Readings for the 18th Sunday after Pentecost
Luke 16:1-15; 1 Timothy 2:1-15; Amos 8:4-7
A boss praises his worker for being dishonest?! Money should be used to buy friends?! Sunday’s readings return us to the familiar Gospel theme of the Christian’s proper attitude towards his money and possessions (or Mammon, for short). But Jesus addresses this topic in a parable that is challenging to interpret on a number of points.
We may skip these debated questions for now and go straight to the punchline which I believe is this: Money is a tool, a valuable tool – even for the Christian. And the prudent Christian knows how to put his/her money to work for the sake of God’s Kingdom. The world is, sadly, much more savvy in its use of money than Christians are (Lk 16).
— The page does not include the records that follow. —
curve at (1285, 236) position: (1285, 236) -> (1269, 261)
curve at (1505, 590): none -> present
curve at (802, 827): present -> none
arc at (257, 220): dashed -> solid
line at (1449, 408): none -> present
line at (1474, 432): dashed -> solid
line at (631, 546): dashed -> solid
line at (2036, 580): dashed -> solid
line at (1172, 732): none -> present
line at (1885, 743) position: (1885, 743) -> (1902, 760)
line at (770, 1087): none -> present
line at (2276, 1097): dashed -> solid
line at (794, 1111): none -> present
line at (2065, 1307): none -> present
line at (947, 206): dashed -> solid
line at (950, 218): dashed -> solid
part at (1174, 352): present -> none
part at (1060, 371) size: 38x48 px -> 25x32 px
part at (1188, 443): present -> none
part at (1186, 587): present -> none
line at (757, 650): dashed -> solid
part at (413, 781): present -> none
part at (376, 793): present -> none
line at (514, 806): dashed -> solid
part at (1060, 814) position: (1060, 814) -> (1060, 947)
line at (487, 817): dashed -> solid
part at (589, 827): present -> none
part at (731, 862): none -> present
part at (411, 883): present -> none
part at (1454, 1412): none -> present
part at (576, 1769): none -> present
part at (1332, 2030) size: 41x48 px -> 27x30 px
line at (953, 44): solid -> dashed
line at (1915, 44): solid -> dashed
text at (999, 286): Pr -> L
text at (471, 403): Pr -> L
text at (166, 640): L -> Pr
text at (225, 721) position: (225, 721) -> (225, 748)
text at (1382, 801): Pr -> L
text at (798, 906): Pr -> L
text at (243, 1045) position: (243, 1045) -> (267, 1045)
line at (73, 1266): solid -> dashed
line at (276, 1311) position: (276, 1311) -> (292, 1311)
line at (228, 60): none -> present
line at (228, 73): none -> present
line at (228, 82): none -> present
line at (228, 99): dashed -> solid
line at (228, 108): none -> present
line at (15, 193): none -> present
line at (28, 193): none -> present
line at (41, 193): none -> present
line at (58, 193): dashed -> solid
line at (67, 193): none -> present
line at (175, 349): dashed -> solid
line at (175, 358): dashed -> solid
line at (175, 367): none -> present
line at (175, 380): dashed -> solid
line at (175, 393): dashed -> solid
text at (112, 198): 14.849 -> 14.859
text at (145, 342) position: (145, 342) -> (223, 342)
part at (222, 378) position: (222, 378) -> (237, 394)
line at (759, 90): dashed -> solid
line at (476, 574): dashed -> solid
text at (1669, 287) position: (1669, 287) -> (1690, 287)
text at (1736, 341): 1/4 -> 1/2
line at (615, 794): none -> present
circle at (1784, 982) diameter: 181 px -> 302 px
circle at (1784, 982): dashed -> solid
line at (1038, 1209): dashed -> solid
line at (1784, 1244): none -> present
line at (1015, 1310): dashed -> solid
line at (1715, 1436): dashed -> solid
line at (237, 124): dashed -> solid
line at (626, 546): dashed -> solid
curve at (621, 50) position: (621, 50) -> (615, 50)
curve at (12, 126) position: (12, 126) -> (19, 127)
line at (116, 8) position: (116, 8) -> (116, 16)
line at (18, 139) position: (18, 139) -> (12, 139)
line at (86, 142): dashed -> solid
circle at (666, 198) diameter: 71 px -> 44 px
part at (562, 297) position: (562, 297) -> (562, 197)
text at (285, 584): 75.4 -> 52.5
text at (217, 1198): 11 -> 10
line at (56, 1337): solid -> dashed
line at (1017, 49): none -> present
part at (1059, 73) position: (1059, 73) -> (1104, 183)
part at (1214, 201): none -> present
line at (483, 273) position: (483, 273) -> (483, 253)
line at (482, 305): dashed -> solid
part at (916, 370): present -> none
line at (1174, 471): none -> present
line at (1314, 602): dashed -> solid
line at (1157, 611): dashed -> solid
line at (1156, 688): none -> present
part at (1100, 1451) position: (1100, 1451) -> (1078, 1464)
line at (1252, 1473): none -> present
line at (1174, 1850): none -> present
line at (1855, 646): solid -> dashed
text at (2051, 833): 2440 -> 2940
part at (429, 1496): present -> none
The Old Testament reading follows the same theme, but with a more stern message. The prophet Amos warns of God’s judgment on all who engage in deceptive business practices that cheat others – especially the poor. (Fraudulent activities at Wells Fargo Bank are only the latest example, and by no means the worst.) Just because a practice is legal doesn’t mean that it’s right (Amos 8).
In the Epistle reading, Paul instructs pastor Timothy to lead his congregation in praying for their civil leaders. A peaceful and well-ordered society allows for the widespread and unhindered preaching of the Good News of Jesus Christ, for God desires all people to be saved (1 Tim 2).